This activity addresses the topic of median nerve palsy in great detail. The median nerve is a critical neurological structure in the upper extremity for function and use of the hand. Palsies of the median nerve can, therefore, be debilitating and sometimes painful. The goal of this activity is to familiarize practitioners with the clinical presentation of median nerve palsies and its mimicking conditions, as well as to review relevant anatomy and treatment options.


  • Review the anatomy of the median nerve, with special attention to how to identify compressive neuropathies based on location.
  • Describe the appropriate evaluation of median nerve palsies.
  • Outline the appropriate treatment options for patients suffering from a median nerve palsy.
  • Summarize interprofessional team strategies for improving care coordination and communication to appropriately treat median nerve palsies and improve clinical outcomes.


The median nerve is a continuation of the middle and lateral cords of the brachial plexus that receives innervation from all roots of the brachial plexus (C5-T1). After leaving the shoulder, it travels with the brachial artery under the ligament of Struthers, the bicipital aponeurosis, and the two heads of pronator teres into the anterior compartment of the forearm. Compression at this point in the course of the median nerve results in pronator syndrome. Just distal to the elbow joint, the median nerve gives off its first terminal branch: the anterior interosseous nerve (AIN).

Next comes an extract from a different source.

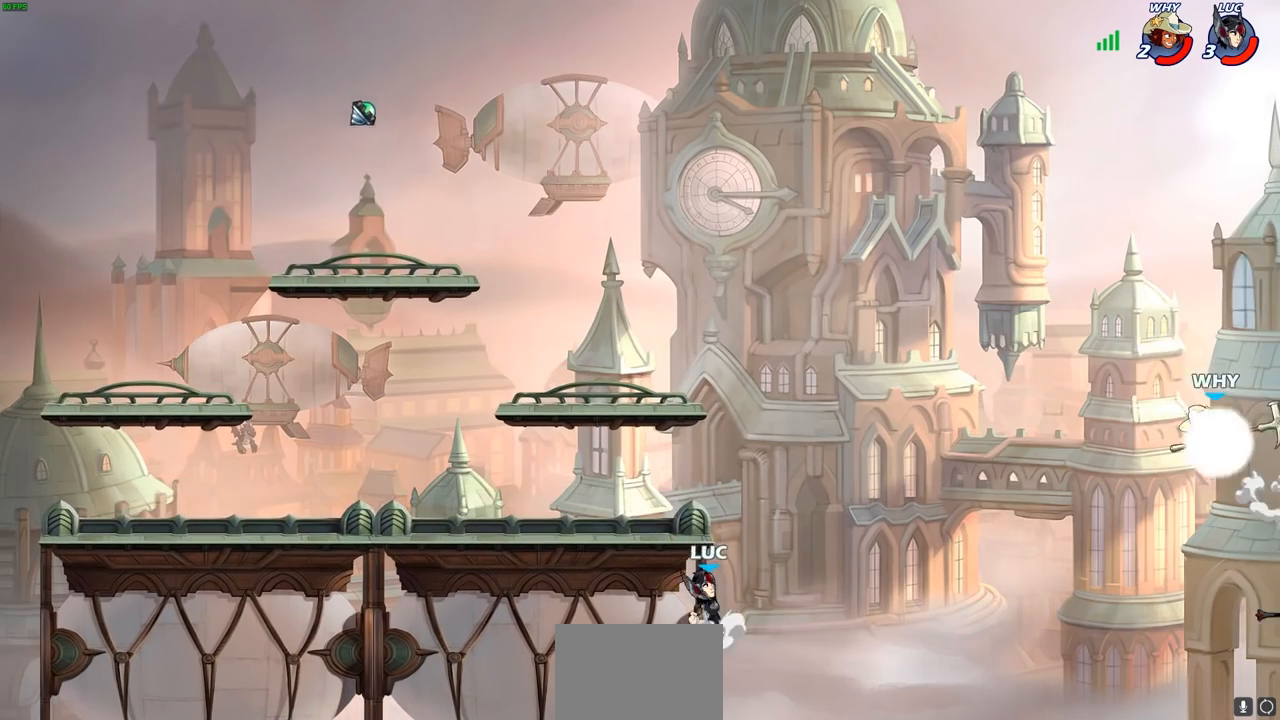
{"buttons": [], "left_stick": "down-left", "right_stick": "center", "events": [[100, "CROSS", "up"], [117, "left_stick", "left"], [400, "left_stick", "down-left"]]}
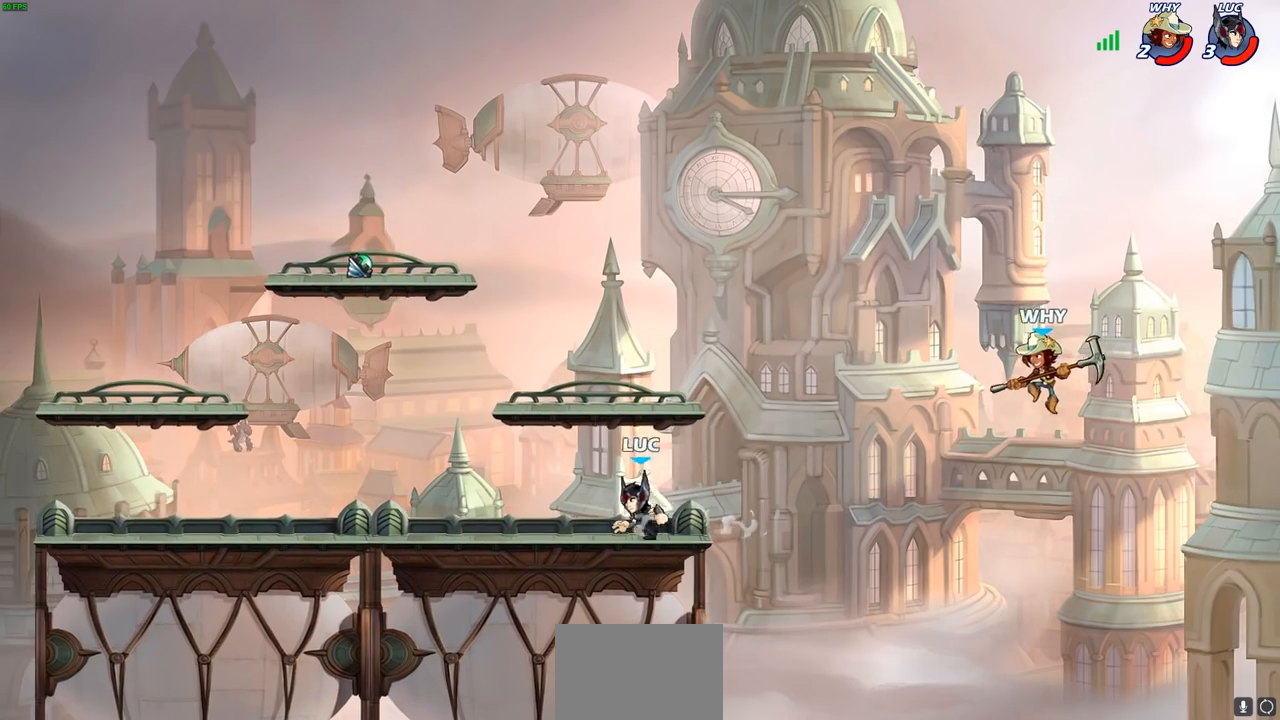
{"buttons": [], "left_stick": "center", "right_stick": "center", "events": [[67, "left_stick", "right"], [217, "left_stick", "center"]]}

The AIN travels in the deep flexor compartment of the forearm between the flexor digitorum profundus (FDP) and the flexor pollicis longus (FPL) until it terminates in the pronator quadratus (PQ). The AIN provides motor innervation to the FPL, the FDP to the index and middle fingers, and the PQ. Note that the ulnar half of FDP to the little and ring fingers is innervated by the ulnar nerve.

The palmar cutaneous branch of the median nerve branches from the median nerve in the forearm, and travels to the hand to innervate the lateral (radial) aspect of the palm. Importantly the palmar cutaneous nerve does not travel through the carpal tunnel, which explains why sensation to the lateral palm is typically spared in carpal tunnel syndrome.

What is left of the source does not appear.